Décidément, Maghnia est devenue le symbole fort de la contestation sociale que connaît l’Algérie. Située à l’ouest algérien, cette ville frontalière avec Oujda est, depuis quelque temps, le théâtre de grands soulèvements populaires. Le dernier en date, survenu pas plus tard que samedi 6 mai, a pris une ampleur telle que le ministère de l’Intérieur a dépêché d’importantes unités anti-émeutes pour épauler les forces de l’ordre déjà sur place, pratiquement débordées par le déchaînement de plusieurs centaines de manifestants. Ces derniers, qui au départ étaient de 500 personnes, après avoir bloqué dans la matinée l’entrée de la ville, se sont lancés spontanément dans une marche sur le centre-ville, ce qui a permis à d’autres habitants de venir grossir les rangs des «mécontents». Fruit des difficultés sociales qui se sont nettement exacerbées depuis la fermeture des frontières avec le Maroc, cette vague de contestation est également le résultat de l’indifférence avec laquelle les autorités algériennes continuent de traiter les revendications de la population. Après des tentatives (infructueuses) de négociations avec le chef de la circonscription de Maghnia, qui comme l’a rapporté la presse algérienne elle-même, aurait préféré mettre une sourdine aux nombreuses revendications, les habitants n’ont eu d’autre choix que le recours à la protestation pour faire valoir leurs doléances. L’intervention musclée des services de l’ordre en aurait rajouté à l’indignation des manifestants qui, excédés par l’usage disproportionné de la force (recours aux bombes lacrymogènes, ajouter à cela l’arrestation d’une trentaine de personnes), se sont livrés à plusieurs actes de sabotage. Après avoir verrouillé les voies de passage avec des pierres et des pneus incendiés, ils auraient, toujours selon la presse algérienne, «brûlé et saccagé des magasins et des locaux de services publics, notamment le siège de la Société de distribution de gaz (Sonelgaz), le palais de justice et la succursale de la Banque nationale d’Algérie». Violence qui n’aurait d’égale que l’ampleur de la crise sociale qui continue de déchirer cette région qui s’est vue refuser, depuis quelque temps, le seul et unique moyen de «survie» : la contrebande.

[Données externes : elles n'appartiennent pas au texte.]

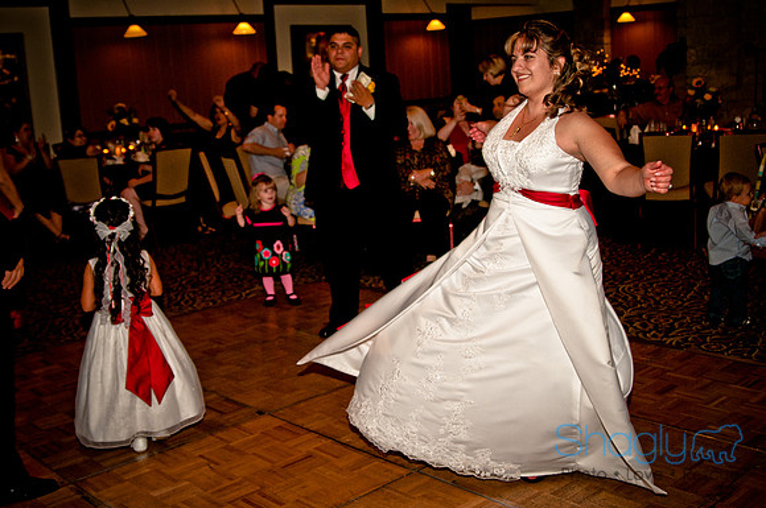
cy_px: 254
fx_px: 892
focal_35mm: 42
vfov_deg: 31.8
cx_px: 383
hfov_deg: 46.5
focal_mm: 28
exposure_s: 1/200
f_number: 2.8
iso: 400
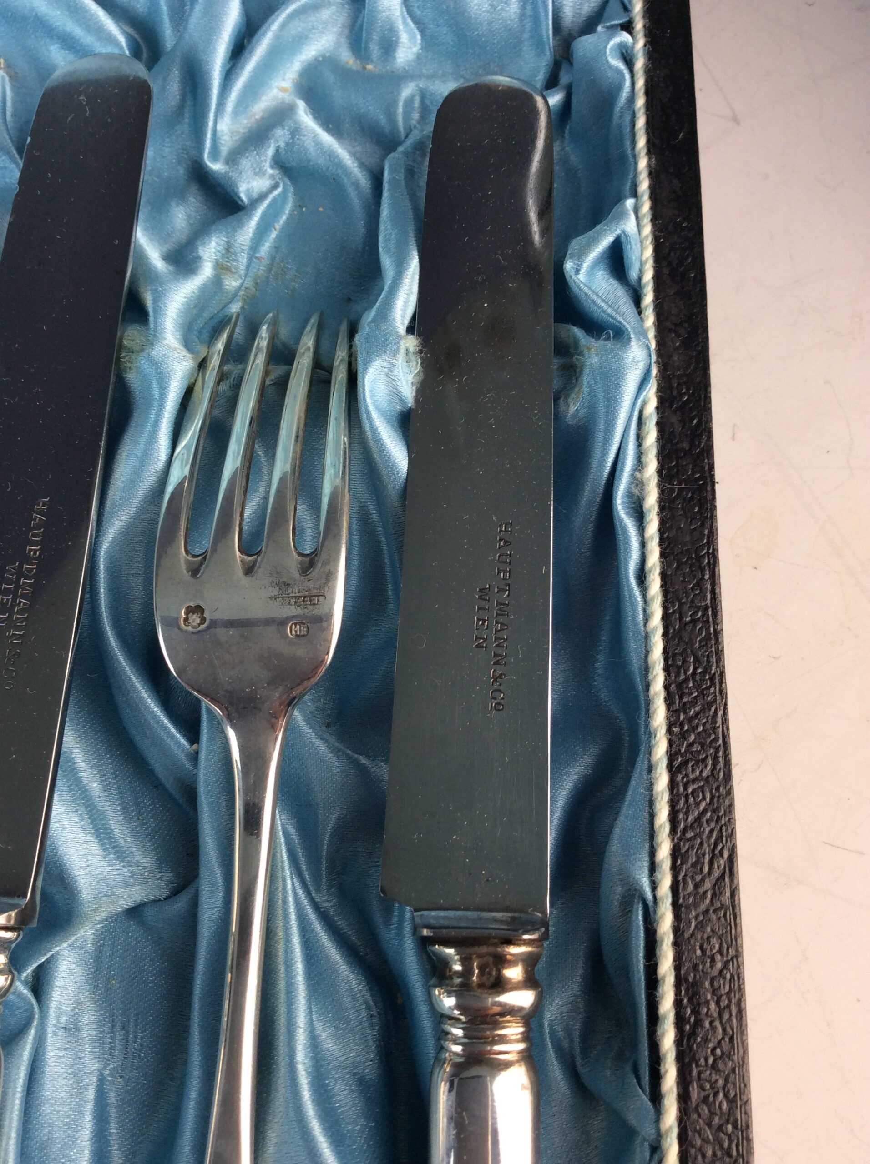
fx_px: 1075
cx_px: 435
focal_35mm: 32
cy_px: 582
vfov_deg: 56.9
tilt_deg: -71.8
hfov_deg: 44.1
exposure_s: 1/50
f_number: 2.4
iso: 40
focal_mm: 3.3
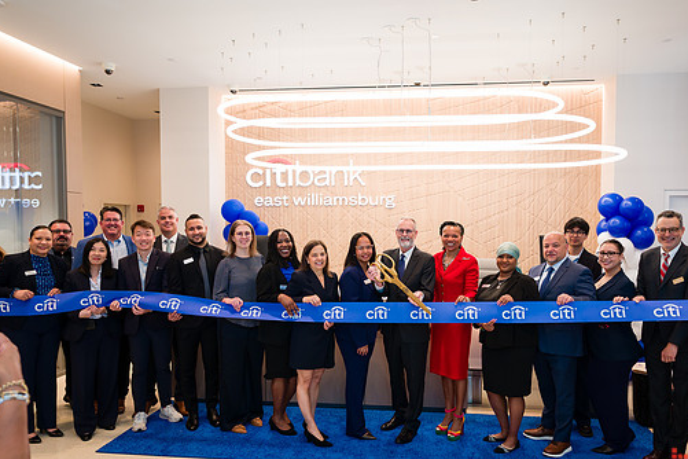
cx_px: 371
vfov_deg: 46.3
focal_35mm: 28
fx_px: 535
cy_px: 254
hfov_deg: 65.4
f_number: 4
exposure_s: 1/200
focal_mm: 24
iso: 800
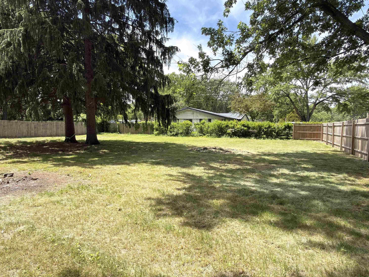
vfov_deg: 65.9
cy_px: 134
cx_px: 184
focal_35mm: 20
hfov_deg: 81.8
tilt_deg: +0.0
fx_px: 213
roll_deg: -1.4
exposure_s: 1/358
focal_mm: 2.22
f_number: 2.2
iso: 25
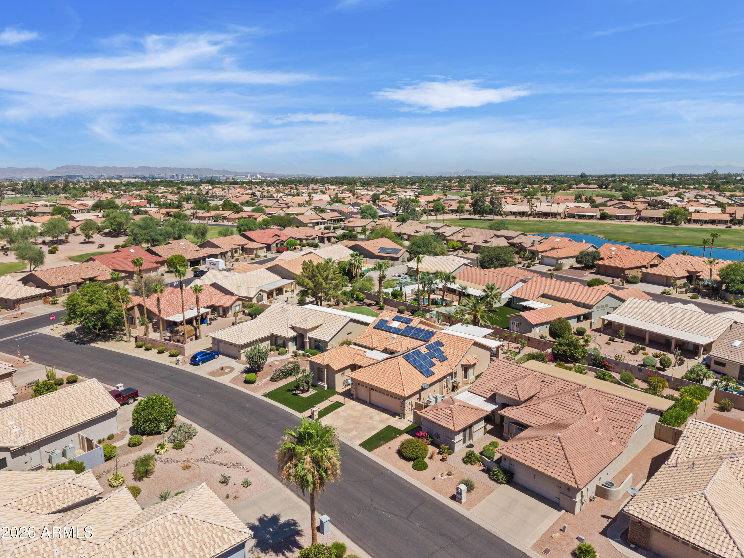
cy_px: 279
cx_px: 372
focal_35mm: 24
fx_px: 516
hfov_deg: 71.6
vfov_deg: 56.8
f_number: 1.8
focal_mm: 8.67
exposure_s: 1/5000
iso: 160
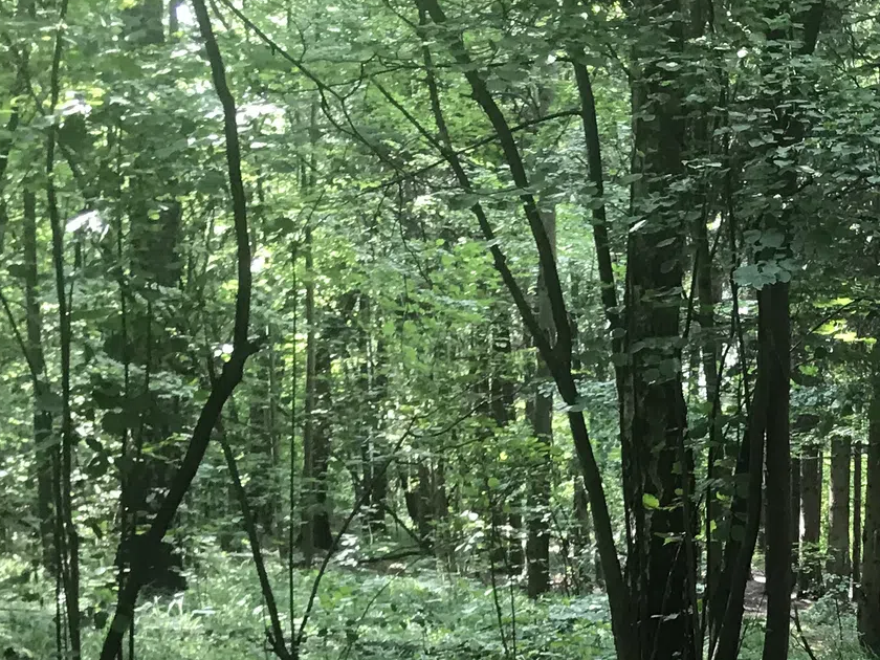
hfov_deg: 23.4
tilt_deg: -1.3
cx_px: 880
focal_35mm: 80
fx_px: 2034
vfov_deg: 18.1
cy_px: 599
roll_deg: +2.7
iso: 32
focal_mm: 3.99
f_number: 1.8
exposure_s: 1/30
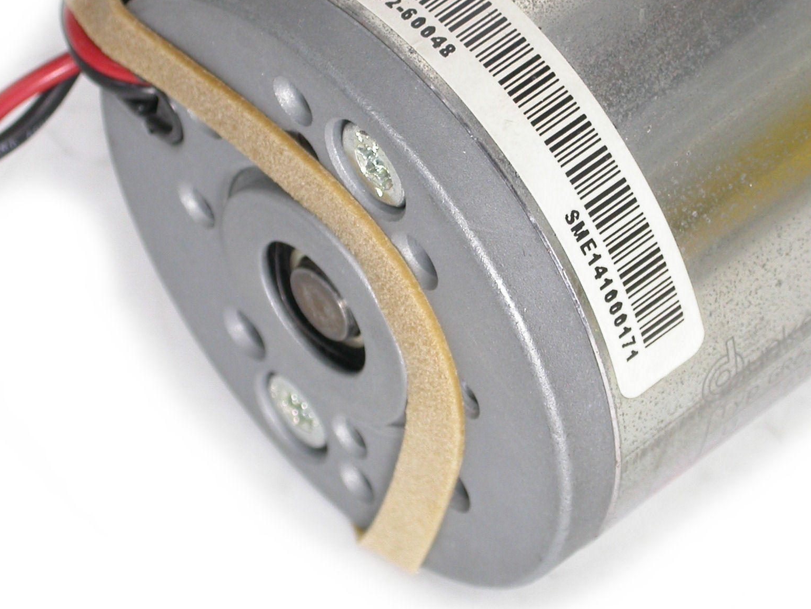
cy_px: 291
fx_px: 5319
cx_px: 516
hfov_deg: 8.7
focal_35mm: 227
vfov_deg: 6.5
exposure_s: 1/29.7
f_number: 5.1
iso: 100
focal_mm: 32
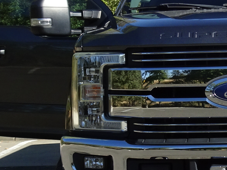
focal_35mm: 100
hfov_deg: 19.0
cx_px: 234
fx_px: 656
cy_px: 71
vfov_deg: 14.8
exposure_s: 1/640
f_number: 3.5
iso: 80
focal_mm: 4.1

Des mesures drastiques ont été prises dernièrement par les autorités pour endiguer cette hémorragie, sans pour autant chercher à proposer des solutions de remplacement à une population livrée à elle-même. La population, et les transporteurs en particulier, ont payé les frais de ces mesures «protectionnistes». Ces derniers déplorent le renforcement des dispositifs de contrôle routier pour justifier la provenance et la destination de leurs cargaisons, ce qui revient, affirme l’un d’entre eux, cité par un organe de la presse locale, à «pénaliser nos activités légales». Un autre estime «irrationnel» de n’avoir même pas «le droit de vendre son camion, ici à Maghnia», ceci sans compter les lenteurs administratives auxquelles sont confrontés les camionneurs. «Pour avoir sa carte grise, il faut attendre jusqu’à huit mois», s’indigne-t-il.
Indignation qui n’est pas près de s’apaiser, sachant que les autorités d’Alger n’ont visiblement rien fait ou presque pour sortir la population de Maghnia de son «état de siège».